What needs to be done:
Tell how many lines in the data below contain "working", using one number as the whole reply.

Data section:
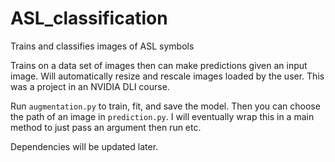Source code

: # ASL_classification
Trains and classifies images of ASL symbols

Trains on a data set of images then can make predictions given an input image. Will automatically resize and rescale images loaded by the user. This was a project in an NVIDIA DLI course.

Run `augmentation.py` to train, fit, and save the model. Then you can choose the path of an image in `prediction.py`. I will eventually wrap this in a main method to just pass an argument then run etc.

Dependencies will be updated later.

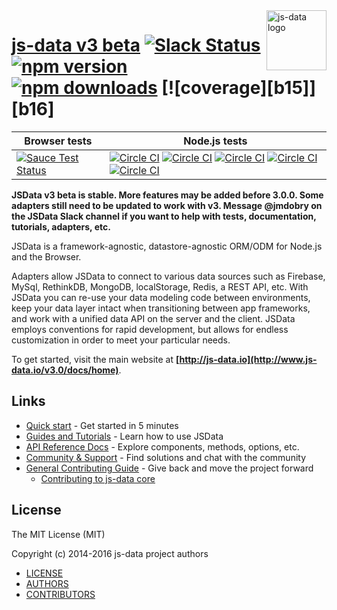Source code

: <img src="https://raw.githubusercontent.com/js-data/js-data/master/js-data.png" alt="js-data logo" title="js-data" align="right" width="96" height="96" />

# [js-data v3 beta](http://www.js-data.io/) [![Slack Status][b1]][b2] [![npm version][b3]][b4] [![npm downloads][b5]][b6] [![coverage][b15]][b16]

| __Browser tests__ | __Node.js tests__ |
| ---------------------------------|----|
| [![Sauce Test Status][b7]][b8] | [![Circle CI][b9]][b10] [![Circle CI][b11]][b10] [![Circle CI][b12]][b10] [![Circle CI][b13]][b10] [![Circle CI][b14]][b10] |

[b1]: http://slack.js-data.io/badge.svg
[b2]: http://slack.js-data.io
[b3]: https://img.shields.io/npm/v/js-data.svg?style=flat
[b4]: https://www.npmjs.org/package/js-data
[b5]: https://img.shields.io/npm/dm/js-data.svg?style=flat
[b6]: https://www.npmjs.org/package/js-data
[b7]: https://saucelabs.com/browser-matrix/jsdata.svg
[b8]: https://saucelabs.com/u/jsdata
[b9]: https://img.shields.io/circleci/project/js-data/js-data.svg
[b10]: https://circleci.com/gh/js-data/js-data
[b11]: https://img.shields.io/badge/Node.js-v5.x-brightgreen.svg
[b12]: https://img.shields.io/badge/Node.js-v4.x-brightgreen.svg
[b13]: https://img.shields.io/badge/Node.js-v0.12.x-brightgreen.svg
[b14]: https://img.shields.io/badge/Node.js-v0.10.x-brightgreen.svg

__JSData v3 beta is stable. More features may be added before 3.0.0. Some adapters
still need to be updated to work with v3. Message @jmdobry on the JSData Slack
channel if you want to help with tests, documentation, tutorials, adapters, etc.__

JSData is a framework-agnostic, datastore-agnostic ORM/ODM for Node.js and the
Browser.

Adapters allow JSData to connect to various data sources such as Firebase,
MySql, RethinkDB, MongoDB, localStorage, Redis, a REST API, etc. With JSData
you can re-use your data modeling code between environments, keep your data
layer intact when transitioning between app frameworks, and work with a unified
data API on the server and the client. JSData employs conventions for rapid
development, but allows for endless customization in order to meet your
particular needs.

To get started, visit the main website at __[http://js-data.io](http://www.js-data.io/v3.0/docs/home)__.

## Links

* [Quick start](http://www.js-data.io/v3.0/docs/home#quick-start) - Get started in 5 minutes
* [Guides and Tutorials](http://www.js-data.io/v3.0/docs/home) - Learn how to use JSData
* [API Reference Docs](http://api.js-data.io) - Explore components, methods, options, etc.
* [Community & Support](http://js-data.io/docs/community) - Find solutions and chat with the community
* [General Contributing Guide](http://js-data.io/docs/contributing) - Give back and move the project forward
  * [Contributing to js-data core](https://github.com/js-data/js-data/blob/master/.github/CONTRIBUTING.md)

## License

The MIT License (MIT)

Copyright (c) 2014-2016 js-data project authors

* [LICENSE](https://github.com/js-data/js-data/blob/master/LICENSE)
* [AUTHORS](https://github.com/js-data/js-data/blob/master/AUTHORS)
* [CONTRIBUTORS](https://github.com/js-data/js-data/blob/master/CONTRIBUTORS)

---

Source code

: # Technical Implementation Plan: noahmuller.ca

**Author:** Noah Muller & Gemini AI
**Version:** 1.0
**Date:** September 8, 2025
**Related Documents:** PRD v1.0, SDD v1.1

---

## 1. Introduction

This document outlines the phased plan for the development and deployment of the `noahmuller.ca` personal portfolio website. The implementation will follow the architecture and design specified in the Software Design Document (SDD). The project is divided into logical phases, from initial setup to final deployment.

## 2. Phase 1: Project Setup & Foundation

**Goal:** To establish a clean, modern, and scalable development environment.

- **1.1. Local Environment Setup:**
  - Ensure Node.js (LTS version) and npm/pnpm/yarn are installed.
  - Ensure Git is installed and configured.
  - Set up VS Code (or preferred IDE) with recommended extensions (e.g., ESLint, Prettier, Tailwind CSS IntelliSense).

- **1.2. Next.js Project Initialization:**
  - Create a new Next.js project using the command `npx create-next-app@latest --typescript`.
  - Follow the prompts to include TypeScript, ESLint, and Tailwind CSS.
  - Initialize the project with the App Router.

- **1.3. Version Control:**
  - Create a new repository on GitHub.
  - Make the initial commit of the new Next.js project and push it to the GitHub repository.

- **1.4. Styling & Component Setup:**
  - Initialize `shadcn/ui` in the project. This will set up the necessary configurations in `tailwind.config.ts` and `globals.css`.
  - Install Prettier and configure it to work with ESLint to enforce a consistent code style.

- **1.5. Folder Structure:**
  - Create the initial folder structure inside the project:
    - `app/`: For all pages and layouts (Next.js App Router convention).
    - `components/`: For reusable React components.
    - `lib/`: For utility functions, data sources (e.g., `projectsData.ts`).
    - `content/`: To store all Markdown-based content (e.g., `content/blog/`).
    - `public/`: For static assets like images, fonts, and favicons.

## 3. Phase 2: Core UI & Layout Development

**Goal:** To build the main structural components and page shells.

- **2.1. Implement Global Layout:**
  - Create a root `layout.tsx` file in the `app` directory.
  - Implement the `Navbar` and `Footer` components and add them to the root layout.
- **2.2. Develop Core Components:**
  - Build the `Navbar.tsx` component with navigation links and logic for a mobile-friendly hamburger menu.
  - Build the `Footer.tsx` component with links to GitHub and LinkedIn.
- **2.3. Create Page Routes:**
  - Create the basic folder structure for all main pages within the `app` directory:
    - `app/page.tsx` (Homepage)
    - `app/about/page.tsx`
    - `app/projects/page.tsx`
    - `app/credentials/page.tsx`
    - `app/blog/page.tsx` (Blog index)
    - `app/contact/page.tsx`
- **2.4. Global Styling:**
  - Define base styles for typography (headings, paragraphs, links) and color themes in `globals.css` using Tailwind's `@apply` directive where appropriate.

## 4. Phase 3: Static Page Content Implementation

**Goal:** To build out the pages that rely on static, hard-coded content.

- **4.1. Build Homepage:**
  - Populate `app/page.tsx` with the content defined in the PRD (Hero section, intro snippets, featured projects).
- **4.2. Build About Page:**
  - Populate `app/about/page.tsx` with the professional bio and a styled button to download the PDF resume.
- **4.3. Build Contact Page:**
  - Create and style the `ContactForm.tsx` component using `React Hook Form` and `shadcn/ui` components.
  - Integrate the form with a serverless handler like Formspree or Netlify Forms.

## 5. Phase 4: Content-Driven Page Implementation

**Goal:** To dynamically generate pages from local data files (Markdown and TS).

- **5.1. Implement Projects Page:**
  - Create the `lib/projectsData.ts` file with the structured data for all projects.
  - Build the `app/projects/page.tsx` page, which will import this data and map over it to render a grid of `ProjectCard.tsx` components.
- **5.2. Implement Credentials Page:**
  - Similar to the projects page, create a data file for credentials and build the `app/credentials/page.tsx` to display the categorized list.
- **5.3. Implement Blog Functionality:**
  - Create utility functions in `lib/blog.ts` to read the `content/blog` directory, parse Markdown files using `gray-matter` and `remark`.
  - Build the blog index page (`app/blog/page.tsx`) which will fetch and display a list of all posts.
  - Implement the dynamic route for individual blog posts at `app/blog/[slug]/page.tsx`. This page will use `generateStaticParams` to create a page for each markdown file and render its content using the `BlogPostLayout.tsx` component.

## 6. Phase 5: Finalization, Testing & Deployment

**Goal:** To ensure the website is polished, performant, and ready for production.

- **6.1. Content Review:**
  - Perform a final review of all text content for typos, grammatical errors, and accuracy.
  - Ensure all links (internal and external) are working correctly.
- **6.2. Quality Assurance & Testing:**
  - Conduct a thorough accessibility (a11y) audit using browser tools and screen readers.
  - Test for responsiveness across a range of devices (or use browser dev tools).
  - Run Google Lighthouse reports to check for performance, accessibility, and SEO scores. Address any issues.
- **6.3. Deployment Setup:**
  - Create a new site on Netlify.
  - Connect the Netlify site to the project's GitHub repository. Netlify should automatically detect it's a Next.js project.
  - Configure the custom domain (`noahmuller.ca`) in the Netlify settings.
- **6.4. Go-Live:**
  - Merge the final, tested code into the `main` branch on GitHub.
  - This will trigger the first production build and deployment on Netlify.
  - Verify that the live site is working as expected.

Exercise solution:
2